Für viele in Deutschland kam der russische Angriff auf die Ukraine am 24. Februar 2022 unerwartet, auch für eine ganze Reihe derer, die sich wissenschaftlich mit Osteuropa beschäftigen. In einer frühen Stellungnahme warf Gerhard Simon, der Doyen der politikwissenschaftlichen Forschung – und Politikberatung – zu Osteuropa und insbesondere der Ukraine, der gesamten deutschen Osteuropaforschung vor, versagt zu haben: Sie habe es nach 1991 selbst in dreißig Jahren nicht geschafft, ihre einseitige Fokussierung auf Russland zu überwinden. Dabei habe sie das postkommunistische Russland »vollständig falsch eingeschätzt«. Mit dieser Fehlwahrnehmung habe sie sich zwar im Einklang mit dem Mainstream in Politik und öffentlicher Meinung befunden. Ihre eigentliche Aufgabe, so Simon, nämlich alternative Entwicklungsstränge zu bedenken und auf diese Weise auch als »intellektuelles Frühwarnsystem« zu dienen, habe sie indes eklatant verfehlt.1

Es sei dahingestellt, inwieweit Simon mit seiner Schelte die Geschichtswissenschaft einschließlich der Spezialdisziplin der Osteuropageschichte im Sinn hatte.

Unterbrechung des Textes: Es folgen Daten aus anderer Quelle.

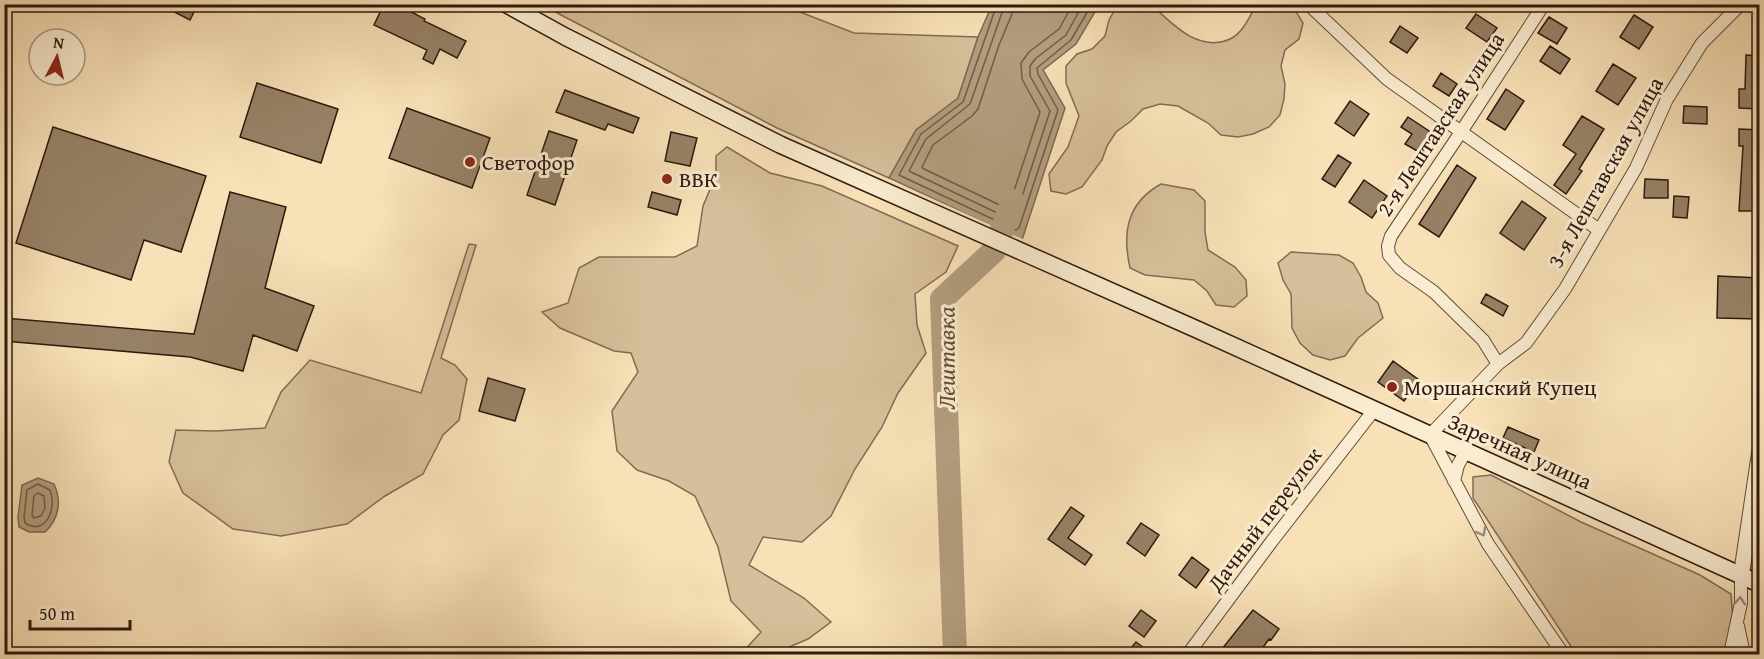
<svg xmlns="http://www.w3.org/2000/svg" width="1764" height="659" font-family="'Gentium Book Plus',serif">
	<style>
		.green { fill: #d6bf9a; stroke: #826c54; stroke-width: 1.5 }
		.water { fill: #b39d7e; stroke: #7e6852; stroke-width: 1.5 }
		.pier { fill: #f8e1b7 }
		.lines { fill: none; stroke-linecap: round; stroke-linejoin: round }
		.shore { stroke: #705b46; stroke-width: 1.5 }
		.river { stroke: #b39d7e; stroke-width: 24 }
		.building { fill: #978166; stroke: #2e190f; stroke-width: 1.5 }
		.minor-casing { stroke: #604b39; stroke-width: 14 }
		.tertiary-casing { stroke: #604b39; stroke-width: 17 }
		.secondary-casing { stroke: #2e190f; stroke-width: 19 }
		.minor { stroke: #faecd0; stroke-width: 12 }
		.tertiary { stroke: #faecd0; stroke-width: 15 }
		.secondary { stroke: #faecd0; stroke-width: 16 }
		.oneway { stroke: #9e8d79 }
		.poi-dot { fill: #8f2418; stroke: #faecd0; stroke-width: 2 }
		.labels { text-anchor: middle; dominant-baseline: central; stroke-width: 6; stroke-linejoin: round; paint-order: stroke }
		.street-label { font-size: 22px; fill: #2e190f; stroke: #faecd0 }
		.poi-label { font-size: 22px; fill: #2e190f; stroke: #faecd0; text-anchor: start }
		.water-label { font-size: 24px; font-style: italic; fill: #634e3b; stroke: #faecd0 }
	</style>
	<rect width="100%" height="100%" fill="#f8e1b7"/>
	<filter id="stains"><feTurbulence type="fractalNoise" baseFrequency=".00333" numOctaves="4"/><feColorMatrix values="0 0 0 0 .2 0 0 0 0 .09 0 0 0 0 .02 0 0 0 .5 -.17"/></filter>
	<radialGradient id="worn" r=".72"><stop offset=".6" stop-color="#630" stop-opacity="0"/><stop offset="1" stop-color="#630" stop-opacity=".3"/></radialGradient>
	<path class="green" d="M1118,4L1152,5C1172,24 1199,53 1230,39C1243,33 1250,16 1256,5H1293L1295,10L1303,23L1299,39L1285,50L1281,66L1285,84L1284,99L1280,115L1269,127L1253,134L1238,137L1221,135L1208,123L1178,106L1160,104L1143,109L1131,121L1116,132L1107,146L1102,160L1082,187L1066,194L1051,191L1049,174L1068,147L1079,116L1066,83V66L1077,54L1092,49L1105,36L1109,20Z
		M542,5H782L854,33L978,37L958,99L916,130L889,178L777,128Z
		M727,147L770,173L822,186L958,246L946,272L915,294L917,325L926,353L898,393L882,427L855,469L831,516L802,542L763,537L749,565L804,598L831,622L808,639L773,654H741L761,632L731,601L718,547L695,496L669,481L637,470L617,451L612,411L638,372L631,353L614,351L560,328L542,312L568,303L579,268L599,257H675L697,246L703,206L716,175V156Z
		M1161,184L1194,190L1205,201V232L1208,250L1235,267L1246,280L1247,296L1234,307L1216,305L1207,291L1194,280L1145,275L1130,268C1122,232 1127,203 1161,184Z
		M469,244L476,245L441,358L455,365L467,379L459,420L443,435L423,474L385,496L347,524L281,536L233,529L183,493L169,462L176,430L216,431L265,428L281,392L310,360L421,393Z
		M1291,252L1339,255L1353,263L1361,277L1366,292L1378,303L1383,318L1358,338L1345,356L1330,360L1313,355L1300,343L1292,328L1291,294L1283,280L1278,263Z
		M1491,475L1581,522L1700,575L1731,594L1733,620L1725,654H1576L1473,498V477Z"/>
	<path class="water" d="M992,5H1099L1076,44L1043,70L1065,108L1022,240L889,178L916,130L958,98L978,37Z
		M38,478L54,484C62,501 59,519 45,532H29L19,527L18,517L22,485Z"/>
	<path class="pier" d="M886,178L1025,240L1024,241L1020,243L888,181Z"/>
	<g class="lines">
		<path class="shore" d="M997,4L963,102L921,134L899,175L1016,230L1019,228L1058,110L1038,74L1037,68L1071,40L1092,4
			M1005,4L970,104L926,139L909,171L1012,220L1015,218L1050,111L1030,76V66L1035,59L1066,35L1083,4
			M1014,4L1012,14L999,45L978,109L972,116L933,145L922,167L924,169L1006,208L1009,206L1040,112L1022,79L1021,63L1029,52L1059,29L1073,4
			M38,484L50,490C57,506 47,537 25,523L24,517L27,490Z
			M38,493L44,496L45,508L41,516L34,518L32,515L34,496Z"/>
		<path class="river" d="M955,654L942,299L994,251L1013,201"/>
	</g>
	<path class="building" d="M159,4H198L190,20Z
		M384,4H396L425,19L424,21L466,41L457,58L440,49L433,64L423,59L427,50L374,25Z
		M1476,14L1497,28L1487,42L1466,28Z
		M1634,15L1653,27L1639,49L1620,37Z
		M1549,17L1567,28L1557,44L1538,33Z
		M1400,26L1418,38L1407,53L1390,42Z
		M1550,46L1570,59L1560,74L1540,61Z
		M1746,55L1760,56V109L1739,108V89H1745Z
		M1613,64L1636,78L1618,105L1596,91Z
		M1441,73L1457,84L1449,96L1433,86Z
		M257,83L338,109L321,163L240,137Z
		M1506,89L1524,101L1505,130L1487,119Z
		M565,90L639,118L633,133L608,124L605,130L556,112Z
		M1350,101L1369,114L1354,136L1335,123Z
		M1684,106L1707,107V124L1683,123Z
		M407,108L490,138L472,188L389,158Z
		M1582,116L1604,129L1579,169L1582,171L1566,194L1554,185L1576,154L1563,145Z
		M1408,117L1432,133L1419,152L1405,144L1412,134L1401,127Z
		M53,127L206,176L181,252L144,240L131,280L16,243Z
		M1739,129L1760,130L1757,211H1739L1743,146H1739Z
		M549,131L577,140L555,205L527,195Z
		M671,132L697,138L690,166L665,161Z
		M1338,155L1351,163L1335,187L1322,179Z
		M1457,165L1476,178L1439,237L1419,224Z
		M1645,179L1668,180V198H1644Z
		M1364,180L1387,196L1372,218L1349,202Z
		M230,192L286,207L265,288L314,306L297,351L253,335L243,371L190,357L4,341V318L194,334Z
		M652,192L681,200L677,215L648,207Z
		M1674,196L1689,197L1687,218L1673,217Z
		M1522,201L1546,218L1524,250L1500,233Z
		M1718,276L1760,278V319L1717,318Z
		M1486,294L1508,306L1503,316L1481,303Z
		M1393,361L1419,380L1404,401L1378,382Z
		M488,378L525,389L515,421L479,411Z
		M1508,427L1539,440L1534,452L1503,438Z
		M1071,507L1084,516L1068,538L1092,555L1085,565L1048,539Z
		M1141,523L1159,535L1145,556L1127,543Z
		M1192,557L1209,570L1196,588L1179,575Z
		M1141,610L1156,621L1144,637L1129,626Z
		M1253,610L1279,629L1271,640L1269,639L1258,654H1218Z
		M1136,642L1152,654H1126Z"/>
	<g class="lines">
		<defs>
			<path id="minor" d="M1308,4L1387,79L1599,230
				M1498,364L1483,340L1434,292L1400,268L1389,255L1388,246L1391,236L1461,132L1544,4
				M1454,481L1458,465L1466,451
				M1738,626L1744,654
				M1188,654L1272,541L1374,410
				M1563,654L1488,544L1430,435L1498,364L1526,343L1565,289L1636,168L1667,99L1702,43L1741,4
				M1730,654L1741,603V577"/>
			<path id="tertiary" d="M1741,577L1760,450"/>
			<path id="secondary" d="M506,4L566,37L781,145L1196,329L1760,584"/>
		</defs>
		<use href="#minor" class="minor-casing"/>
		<use href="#tertiary" class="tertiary-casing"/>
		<use href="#secondary" class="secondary-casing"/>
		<use href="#minor" class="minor"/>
		<use href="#tertiary" class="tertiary"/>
		<use href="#secondary" class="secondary"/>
	</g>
	<defs><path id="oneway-chevron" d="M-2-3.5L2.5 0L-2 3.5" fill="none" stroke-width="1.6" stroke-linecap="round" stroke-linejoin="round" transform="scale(1.5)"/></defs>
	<g class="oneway">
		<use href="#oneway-chevron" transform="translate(1482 532) rotate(61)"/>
		<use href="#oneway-chevron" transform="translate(1740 601) rotate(-86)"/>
	</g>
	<g class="poi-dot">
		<circle cx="470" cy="162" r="6"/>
		<circle cx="667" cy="179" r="6"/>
		<circle cx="1392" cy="387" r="6"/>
	</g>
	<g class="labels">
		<g class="street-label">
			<text transform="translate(1440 124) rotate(-57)">2-я Лештавская улица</text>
			<text transform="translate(1605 172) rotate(-61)">3-я Лештавская улица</text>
			<text transform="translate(1520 451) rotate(24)">Заречная улица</text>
			<text transform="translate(1264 519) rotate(-53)">Дачный переулок</text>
		</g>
		<g class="poi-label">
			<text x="482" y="162">Светофор</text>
			<text x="679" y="179">ВВК</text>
			<text x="1404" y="387">Моршанский Купец</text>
		</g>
		<g class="water-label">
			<text transform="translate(946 358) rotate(-90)">Лештавка</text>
		</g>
	</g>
	<rect width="1764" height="659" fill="none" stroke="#f8e1b7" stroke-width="24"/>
	<rect x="6" y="6" width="1752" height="647" fill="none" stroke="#2e190f" stroke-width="3"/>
	<rect x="12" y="12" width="1740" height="635" fill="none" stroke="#2e190f" stroke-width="1.5"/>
	<g transform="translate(57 57) rotate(7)"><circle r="28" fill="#faecd0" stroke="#a89883" stroke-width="1.5"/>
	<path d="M0-4.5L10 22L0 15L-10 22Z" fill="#8f2418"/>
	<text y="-9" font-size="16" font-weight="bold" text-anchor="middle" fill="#2e190f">N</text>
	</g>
	<path d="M30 620v9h100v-9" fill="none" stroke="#2e190f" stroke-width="3"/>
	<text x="39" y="620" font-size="18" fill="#2e190f" stroke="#faecd0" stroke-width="4.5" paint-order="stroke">50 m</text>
	<rect width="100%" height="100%" filter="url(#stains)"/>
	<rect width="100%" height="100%" fill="url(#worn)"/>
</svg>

Grundsätzlich muss sich die Historiografie nicht für mangelhafte politische Prognosefähigkeiten rechtfertigen – sie war im Vorfeld des Kriegs in Politik und Publizistik ohnehin nicht wirklich gefragt. Vor allem aber ignorieren pauschale Vorwürfe, wonach das Fach wesentliche Entwicklungen übersehen habe, die seit langem differenzierte Produktion der international vernetzten historischen Disziplinen.